Gaps occur in the current regulatory structure dealing with activity A. The best way to fill in these gaps is through the creation of a new metaagency governing A. Therefore, a new metaagency governing A should be created.

The obvious reply would question the argument’s weak second premise: if it is so important that some or all of these gaps be filled in — something which is usually by no means obvious — why do we need to create an entirely new metaagency to do so? Why can’t we simply tweak the responsibilities of one or more of the already-existing agencies to accomplish this? Need a given activity A be so restrictively regulated to begin with that nothing falls through the cracks?

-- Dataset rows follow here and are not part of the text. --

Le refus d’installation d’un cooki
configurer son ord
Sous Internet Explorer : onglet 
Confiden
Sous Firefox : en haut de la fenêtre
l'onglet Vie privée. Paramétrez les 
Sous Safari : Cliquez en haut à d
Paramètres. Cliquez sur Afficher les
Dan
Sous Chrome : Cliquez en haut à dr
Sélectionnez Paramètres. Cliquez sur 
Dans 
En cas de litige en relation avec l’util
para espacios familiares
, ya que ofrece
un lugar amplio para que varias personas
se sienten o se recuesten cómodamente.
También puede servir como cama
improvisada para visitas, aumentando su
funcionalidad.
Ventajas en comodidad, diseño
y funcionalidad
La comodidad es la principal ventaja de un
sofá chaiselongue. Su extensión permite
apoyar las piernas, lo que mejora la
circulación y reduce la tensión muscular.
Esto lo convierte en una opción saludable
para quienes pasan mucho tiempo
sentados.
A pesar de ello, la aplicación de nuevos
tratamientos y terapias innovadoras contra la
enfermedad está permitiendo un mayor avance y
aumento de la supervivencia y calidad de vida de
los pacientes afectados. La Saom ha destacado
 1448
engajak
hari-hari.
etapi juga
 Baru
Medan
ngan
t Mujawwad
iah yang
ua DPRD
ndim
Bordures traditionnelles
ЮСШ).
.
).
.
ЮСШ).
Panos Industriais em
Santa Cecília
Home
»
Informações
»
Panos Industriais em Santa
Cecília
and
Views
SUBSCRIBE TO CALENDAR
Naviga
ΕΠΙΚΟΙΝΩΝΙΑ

And is this an unrealistic regulatory goal anyway?

While calling for the restructuring of the CFPB is worthwhile, other members of Congress are working on legislation that would do away with it entirely as well as other aspects of Dodd-Frank, the bill which brought it into existence. I heartily support these efforts.

We here have a rare chance to nip in the bud the creation of a new federal metaagency which should not be passed on.

A fellow graduate student once had a humorous sign on his office door that read “Department of Redundancy Department”; we all found it amusing. The sad fact is that the federal government is populated with too many real Department of Redundancy Departments — and that is not amusing.

Victor Morawski, professor at Coppin State University, is a Liberty Features Syndicated writer.